Department of Oncology, Affiliated Union Hospital of Fujian Medical University, Fuzhou, Fujian, China.
Chin Med J (Engl). 2009 Nov 20;122(22):2757-62.
This study evaluated the prognostic impact of D2 lymphadenectomy combined with splenectomy in patients with advanced proximal gastric cancer and lymph node metastasis at the splenic hilum (No. 10 lymph nodes).
The clinical records of 216 patients with advanced proximal gastric cancer and No. 10 lymph node metastasis who underwent D2 curative resection were retrospectively analyzed. Seventy-three patients underwent simultaneous splenectomy (splenectomy group), while 143 patients did not (spleen-preserving group). Five-year survival rates, mean numbers of dissected No. 10 lymph nodes and metastatic No. 10 lymph nodes, and operative morbidity and mortality were calculated and compared between the two groups. Potential prognostic factors were evaluated by univariate and multivariate analysis.
The 5-year survival rate was 30.0% for the splenectomy group and 19.7% for the spleen-preserving group (chi(2) = 14.73, P < 0.05). The mean numbers of dissected No. 10 lymph nodes and metastatic No. 10 lymph nodes in the splenectomy group were significantly greater than in the spleen-preserving group (P < 0.05). Multivariate analysis revealed that the depth of invasion, splenectomy, and type of gastrectomy were independent prognostic factors. The survival rate for T3 patients with and without splenectomy was 38.7% and 18.9%, respectively (chi(2) = 15.03, P < 0.05). For patients undergoing total gastrectomy, survival rates were 33.4% and 20.7%, respectively (chi(2) = 13.63, P < 0.05). Operative morbidity and mortality in splenectomy group was 24.7% and 4.1%, respectively, and in the spleen-preserving group was 17.5% and 3.5%, respectively. The differences were not statistically significant (P > 0.05).

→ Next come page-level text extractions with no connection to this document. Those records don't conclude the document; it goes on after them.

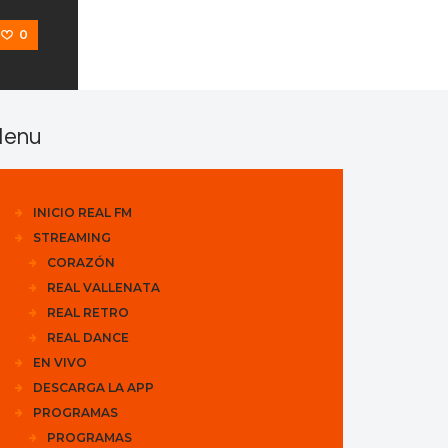
0
enu
INICIO REAL FM
STREAMING
CORAZÓN
REAL VALLENATA
REAL RETRO
REAL DANCE
EN VIVO
DESCARGA LA APP
PROGRAMAS
PROGRAMAS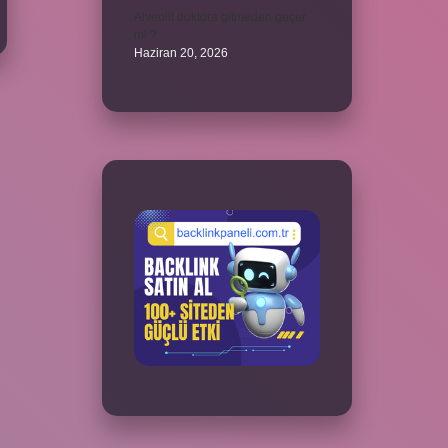
Alveolit doktora gitmeden geçer
mi ?
Haziran 20, 2026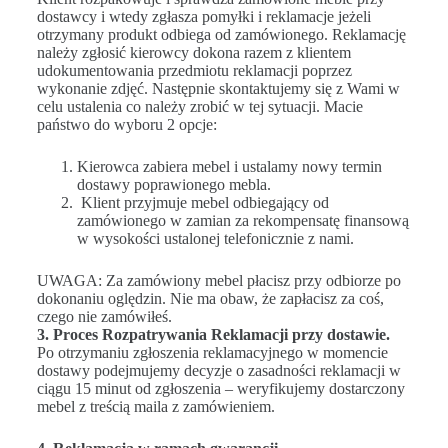
dostawcy i wtedy zgłasza pomyłki i reklamacje jeżeli
otrzymany produkt odbiega od zamówionego. Reklamację
należy zgłosić kierowcy dokona razem z klientem
udokumentowania przedmiotu reklamacji poprzez
wykonanie zdjęć. Następnie skontaktujemy się z Wami w
celu ustalenia co należy zrobić w tej sytuacji. Macie
państwo do wyboru 2 opcje:
Kierowca zabiera mebel i ustalamy nowy termin
dostawy poprawionego mebla.
Klient przyjmuje mebel odbiegający od
zamówionego w zamian za rekompensatę finansową
w wysokości ustalonej telefonicznie z nami.
UWAGA: Za zamówiony mebel płacisz przy odbiorze po
dokonaniu oględzin. Nie ma obaw, że zapłacisz za coś,
czego nie zamówiłeś.
3. Proces Rozpatrywania Reklamacji przy dostawie.
Po otrzymaniu zgłoszenia reklamacyjnego w momencie
dostawy podejmujemy decyzje o zasadności reklamacji w
ciągu 15 minut od zgłoszenia – weryfikujemy dostarczony
mebel z treścią maila z zamówieniem.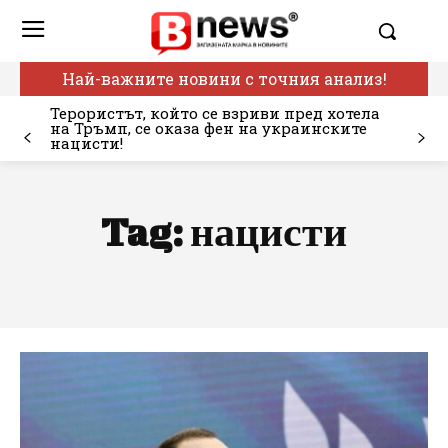
Най-важните новини с точния анализ!
Терористът, който се взриви пред хотела
на Тръмп, се оказа фен на украинските
нацисти!
Tag:
нацисти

Splenectomy is beneficial for No. 10 lymph node dissection in patients with advanced proximal gastric cancer. To improve patient prognosis, total gastrectomy with splenectomy is recommended for patients with T3 proximal gastric cancer who have No. 10 lymph node metastasis.
本研究评估了 D2 淋巴结清扫术联合脾切除术对贲门癌伴脾门(No.10 淋巴结)淋巴结转移患者的预后影响。
回顾性分析 216 例接受 D2 根治性切除术的进展期近端胃癌伴 No.10 淋巴结转移患者的临床资料。73 例患者行脾切除术(脾切除组),143 例患者不行脾切除术(保脾组)。比较两组患者的 5 年生存率、No.10 淋巴结清扫数目及转移 No.10 淋巴结数目、手术并发症发生率及死亡率,并采用单因素和多因素分析评估潜在的预后因素。
脾切除组 5 年生存率为 30.0%,保脾组为 19.7%(χ²=14.73,P<0.05)。脾切除组的 No.10 淋巴结清扫数目及转移 No.10 淋巴结数目明显多于保脾组(P<0.05)。多因素分析显示,浸润深度、脾切除术和胃切除术类型是独立的预后因素。T3 患者行脾切除术和不行脾切除术的生存率分别为 38.7%和 18.9%(χ²=15.03,P<0.05)。全胃切除术患者的生存率分别为 33.4%和 20.7%(χ²=13.63,P<0.05)。脾切除组手术并发症发生率和死亡率分别为 24.7%和 4.1%,保脾组分别为 17.5%和 3.5%,差异无统计学意义(P>0.05)。
脾切除术有利于进展期近端胃癌 No.10 淋巴结清扫。对于 T3 近端胃癌伴 No.10 淋巴结转移的患者,为改善患者预后,建议行全胃切除术并联合脾切除术。